Requirement - Look through the data below for the string "Class", and copy every line where it turns up.

Material for this task -
=======
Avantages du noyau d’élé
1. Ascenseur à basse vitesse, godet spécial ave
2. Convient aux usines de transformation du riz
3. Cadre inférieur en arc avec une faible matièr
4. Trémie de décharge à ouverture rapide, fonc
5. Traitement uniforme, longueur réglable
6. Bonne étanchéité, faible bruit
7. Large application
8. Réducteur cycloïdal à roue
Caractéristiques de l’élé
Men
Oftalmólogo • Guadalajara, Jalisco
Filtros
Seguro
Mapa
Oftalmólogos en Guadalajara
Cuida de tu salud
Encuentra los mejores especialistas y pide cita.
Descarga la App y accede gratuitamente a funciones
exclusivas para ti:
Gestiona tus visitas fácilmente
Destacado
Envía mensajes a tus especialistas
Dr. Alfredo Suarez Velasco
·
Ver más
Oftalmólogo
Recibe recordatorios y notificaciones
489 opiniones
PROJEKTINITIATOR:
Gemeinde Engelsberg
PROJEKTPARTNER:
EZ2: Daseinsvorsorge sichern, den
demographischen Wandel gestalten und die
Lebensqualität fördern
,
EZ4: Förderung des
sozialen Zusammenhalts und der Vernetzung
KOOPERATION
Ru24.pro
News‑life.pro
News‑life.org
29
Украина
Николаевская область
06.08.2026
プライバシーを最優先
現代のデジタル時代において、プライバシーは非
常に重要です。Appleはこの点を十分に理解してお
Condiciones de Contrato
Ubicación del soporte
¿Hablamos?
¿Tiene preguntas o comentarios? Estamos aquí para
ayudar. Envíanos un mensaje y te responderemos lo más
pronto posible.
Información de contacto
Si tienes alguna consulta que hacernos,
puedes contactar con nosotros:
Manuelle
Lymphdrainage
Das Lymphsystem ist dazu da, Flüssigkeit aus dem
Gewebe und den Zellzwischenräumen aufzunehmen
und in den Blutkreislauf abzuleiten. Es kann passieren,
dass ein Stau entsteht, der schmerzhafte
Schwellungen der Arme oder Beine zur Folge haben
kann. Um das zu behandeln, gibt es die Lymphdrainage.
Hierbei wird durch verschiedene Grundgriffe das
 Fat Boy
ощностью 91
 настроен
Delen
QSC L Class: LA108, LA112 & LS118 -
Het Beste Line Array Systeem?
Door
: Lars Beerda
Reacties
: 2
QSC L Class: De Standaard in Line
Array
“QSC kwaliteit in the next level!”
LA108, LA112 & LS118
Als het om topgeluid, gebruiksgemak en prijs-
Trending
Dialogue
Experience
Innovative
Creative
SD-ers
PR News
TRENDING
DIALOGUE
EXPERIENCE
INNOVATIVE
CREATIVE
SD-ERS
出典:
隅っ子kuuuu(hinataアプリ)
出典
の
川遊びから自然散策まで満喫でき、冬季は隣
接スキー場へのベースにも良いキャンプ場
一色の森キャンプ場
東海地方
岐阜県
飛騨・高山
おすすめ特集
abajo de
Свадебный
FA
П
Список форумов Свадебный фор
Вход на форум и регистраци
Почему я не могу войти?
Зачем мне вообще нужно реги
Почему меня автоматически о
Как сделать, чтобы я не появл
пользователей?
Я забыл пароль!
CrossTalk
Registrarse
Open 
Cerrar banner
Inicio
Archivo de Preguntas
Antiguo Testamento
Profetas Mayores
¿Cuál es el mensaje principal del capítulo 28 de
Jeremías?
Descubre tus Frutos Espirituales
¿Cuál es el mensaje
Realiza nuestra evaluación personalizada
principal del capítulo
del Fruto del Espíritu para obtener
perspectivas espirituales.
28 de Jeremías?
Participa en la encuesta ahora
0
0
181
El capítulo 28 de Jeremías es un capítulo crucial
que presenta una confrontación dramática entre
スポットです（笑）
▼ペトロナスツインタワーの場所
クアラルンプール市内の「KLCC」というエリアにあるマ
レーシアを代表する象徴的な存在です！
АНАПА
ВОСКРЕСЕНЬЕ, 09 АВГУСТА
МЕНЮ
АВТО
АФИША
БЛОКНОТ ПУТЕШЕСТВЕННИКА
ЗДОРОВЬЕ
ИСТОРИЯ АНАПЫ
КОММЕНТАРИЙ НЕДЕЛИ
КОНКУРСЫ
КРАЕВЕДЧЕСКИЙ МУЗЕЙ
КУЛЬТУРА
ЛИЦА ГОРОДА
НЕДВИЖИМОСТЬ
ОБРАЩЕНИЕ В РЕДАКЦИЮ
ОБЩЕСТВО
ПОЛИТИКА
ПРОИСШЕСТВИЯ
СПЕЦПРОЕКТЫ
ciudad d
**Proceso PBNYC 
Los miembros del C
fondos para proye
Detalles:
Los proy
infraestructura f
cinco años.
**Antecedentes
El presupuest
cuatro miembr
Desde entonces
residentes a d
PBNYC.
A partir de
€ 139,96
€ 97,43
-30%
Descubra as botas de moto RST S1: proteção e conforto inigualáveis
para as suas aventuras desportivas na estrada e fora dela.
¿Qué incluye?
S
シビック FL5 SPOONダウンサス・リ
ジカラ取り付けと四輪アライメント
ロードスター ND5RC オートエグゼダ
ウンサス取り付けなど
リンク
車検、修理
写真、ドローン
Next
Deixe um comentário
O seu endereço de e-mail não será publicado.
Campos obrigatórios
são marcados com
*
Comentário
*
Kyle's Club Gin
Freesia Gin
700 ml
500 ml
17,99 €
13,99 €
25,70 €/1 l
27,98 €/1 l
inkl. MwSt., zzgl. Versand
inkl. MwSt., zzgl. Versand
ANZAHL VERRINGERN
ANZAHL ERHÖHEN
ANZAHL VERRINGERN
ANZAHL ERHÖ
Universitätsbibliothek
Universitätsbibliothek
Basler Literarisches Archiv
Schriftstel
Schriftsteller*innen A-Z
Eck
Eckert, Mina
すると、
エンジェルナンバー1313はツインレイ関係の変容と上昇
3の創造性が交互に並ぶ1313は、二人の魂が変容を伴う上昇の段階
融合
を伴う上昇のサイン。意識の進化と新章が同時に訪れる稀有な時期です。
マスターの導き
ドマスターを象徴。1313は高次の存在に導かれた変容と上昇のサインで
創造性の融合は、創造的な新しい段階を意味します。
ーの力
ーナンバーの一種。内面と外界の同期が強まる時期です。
=======
Response -
QSC L Class: LA108, LA112 & LS118 -
QSC L Class: De Standaard in Line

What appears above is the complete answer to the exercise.